THE TASK - Report, word for word, every line of the material that contains "Right".

RECORDS TO PROCESS -
=== Begin Enclosure ===

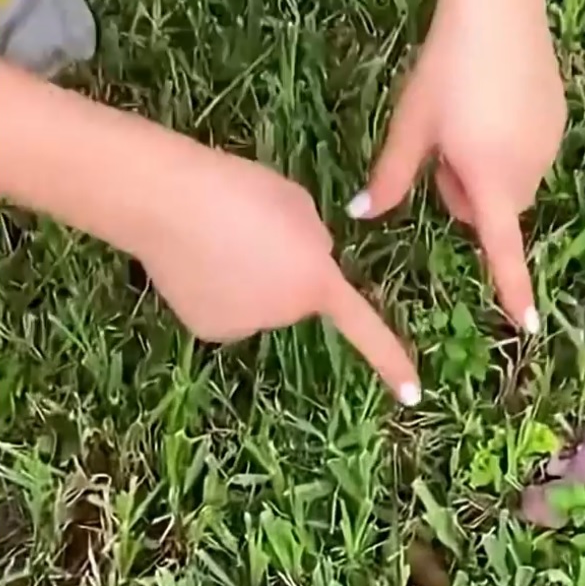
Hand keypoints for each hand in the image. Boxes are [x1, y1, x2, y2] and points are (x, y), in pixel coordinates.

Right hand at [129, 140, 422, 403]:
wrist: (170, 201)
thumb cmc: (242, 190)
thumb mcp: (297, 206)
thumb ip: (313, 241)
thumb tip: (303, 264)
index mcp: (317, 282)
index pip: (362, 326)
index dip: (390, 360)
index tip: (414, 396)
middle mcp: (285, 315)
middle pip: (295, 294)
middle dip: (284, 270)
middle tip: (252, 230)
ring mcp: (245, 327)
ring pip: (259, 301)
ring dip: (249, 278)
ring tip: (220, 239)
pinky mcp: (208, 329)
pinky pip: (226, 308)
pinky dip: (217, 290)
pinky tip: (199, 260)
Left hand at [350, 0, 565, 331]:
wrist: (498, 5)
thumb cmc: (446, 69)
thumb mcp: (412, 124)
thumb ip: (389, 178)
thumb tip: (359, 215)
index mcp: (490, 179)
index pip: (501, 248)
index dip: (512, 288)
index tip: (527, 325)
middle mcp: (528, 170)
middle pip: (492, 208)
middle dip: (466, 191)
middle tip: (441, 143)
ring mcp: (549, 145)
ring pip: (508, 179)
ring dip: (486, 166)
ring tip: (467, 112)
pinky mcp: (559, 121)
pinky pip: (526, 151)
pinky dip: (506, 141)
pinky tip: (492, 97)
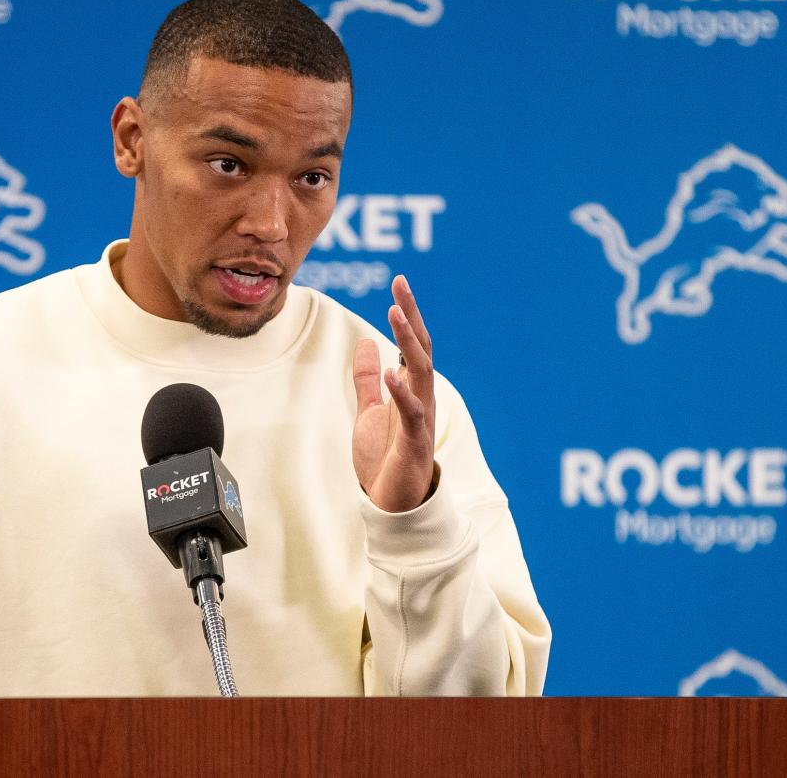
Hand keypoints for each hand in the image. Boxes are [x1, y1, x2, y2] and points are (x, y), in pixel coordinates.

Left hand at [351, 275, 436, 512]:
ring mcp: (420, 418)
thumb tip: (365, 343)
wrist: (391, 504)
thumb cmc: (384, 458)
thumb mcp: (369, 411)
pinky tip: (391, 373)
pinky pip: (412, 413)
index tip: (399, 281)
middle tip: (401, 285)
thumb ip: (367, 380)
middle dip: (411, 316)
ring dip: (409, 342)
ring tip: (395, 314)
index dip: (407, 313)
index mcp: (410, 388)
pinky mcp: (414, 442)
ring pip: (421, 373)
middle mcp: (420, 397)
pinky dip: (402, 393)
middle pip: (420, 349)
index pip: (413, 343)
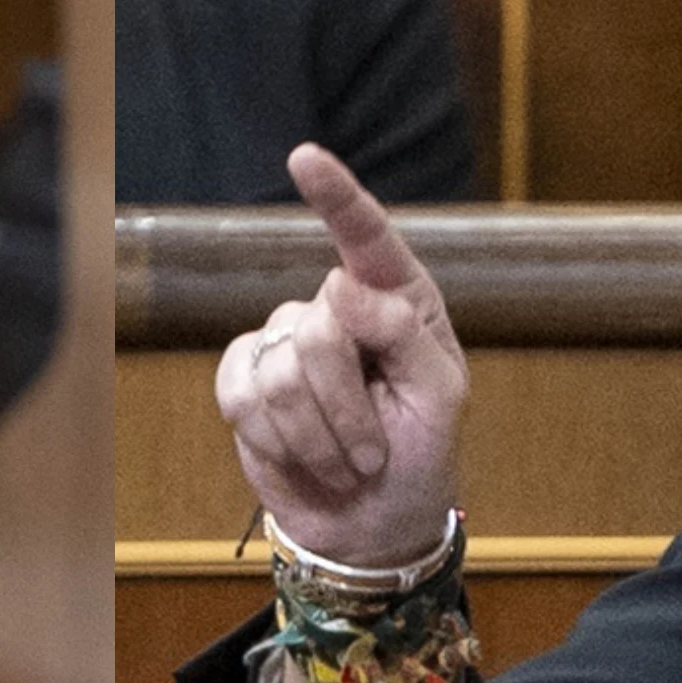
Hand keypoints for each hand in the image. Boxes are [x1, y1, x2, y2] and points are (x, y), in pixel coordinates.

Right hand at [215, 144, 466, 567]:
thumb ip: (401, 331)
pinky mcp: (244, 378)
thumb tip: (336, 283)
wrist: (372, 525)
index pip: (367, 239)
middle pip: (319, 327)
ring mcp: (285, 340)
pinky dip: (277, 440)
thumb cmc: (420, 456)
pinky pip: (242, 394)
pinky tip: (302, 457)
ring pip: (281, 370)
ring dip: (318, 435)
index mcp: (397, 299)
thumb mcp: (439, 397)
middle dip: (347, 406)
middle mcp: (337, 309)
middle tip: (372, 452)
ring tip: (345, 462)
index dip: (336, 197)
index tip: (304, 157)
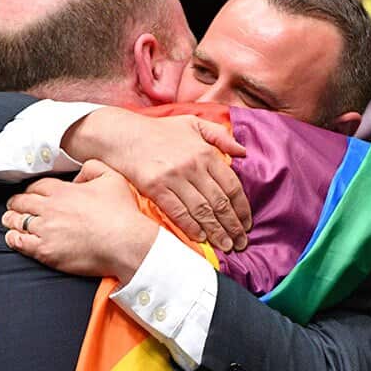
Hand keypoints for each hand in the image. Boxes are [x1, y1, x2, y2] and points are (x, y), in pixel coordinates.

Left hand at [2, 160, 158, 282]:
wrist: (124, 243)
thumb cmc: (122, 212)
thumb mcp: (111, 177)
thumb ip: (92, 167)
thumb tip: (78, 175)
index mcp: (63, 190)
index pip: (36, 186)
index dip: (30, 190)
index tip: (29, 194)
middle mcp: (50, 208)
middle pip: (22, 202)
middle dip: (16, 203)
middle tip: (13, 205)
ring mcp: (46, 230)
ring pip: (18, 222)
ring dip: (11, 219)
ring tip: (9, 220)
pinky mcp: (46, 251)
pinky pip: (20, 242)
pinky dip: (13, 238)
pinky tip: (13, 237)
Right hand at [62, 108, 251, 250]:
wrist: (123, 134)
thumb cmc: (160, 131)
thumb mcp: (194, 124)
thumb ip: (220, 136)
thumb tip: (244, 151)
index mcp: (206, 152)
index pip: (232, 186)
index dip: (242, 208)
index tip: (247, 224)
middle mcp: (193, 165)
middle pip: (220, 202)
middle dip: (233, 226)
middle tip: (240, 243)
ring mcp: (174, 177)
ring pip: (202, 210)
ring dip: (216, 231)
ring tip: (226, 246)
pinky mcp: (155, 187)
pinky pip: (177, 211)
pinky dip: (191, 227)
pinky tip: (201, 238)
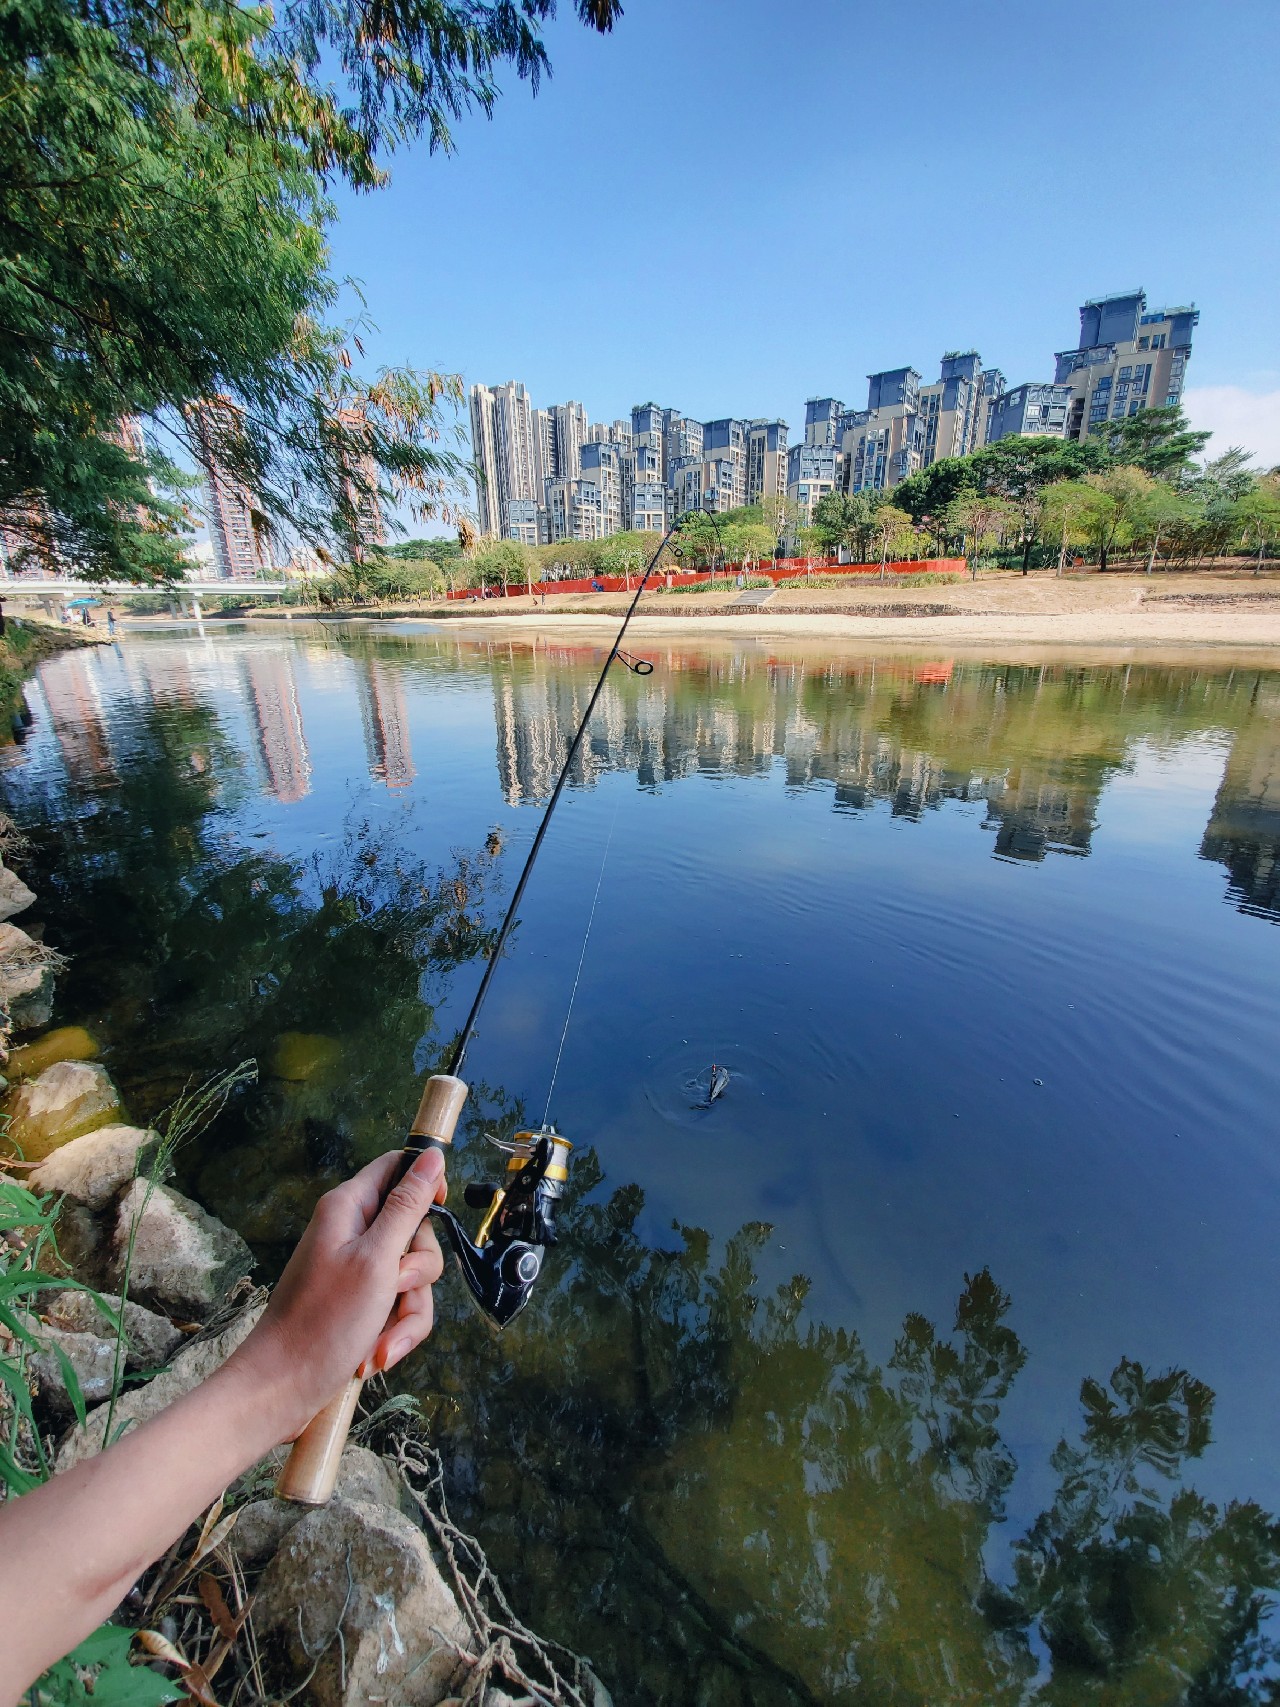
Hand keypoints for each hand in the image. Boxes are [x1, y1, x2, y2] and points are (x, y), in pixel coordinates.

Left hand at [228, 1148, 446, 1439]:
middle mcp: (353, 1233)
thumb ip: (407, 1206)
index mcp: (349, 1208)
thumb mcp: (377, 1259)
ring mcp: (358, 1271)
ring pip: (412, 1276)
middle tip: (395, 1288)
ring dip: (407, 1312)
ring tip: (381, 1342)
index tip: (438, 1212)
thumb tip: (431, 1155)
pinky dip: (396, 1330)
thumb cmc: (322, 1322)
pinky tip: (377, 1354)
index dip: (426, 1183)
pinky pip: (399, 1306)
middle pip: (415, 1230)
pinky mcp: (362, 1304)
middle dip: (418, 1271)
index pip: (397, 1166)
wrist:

=== End Enclosure ===

SOLUTION TO THIS TASK -
Right hand at [129, 140, 422, 403]:
Right hand at [215, 144, 466, 567]:
Right hand at [62, 108, 251, 250]:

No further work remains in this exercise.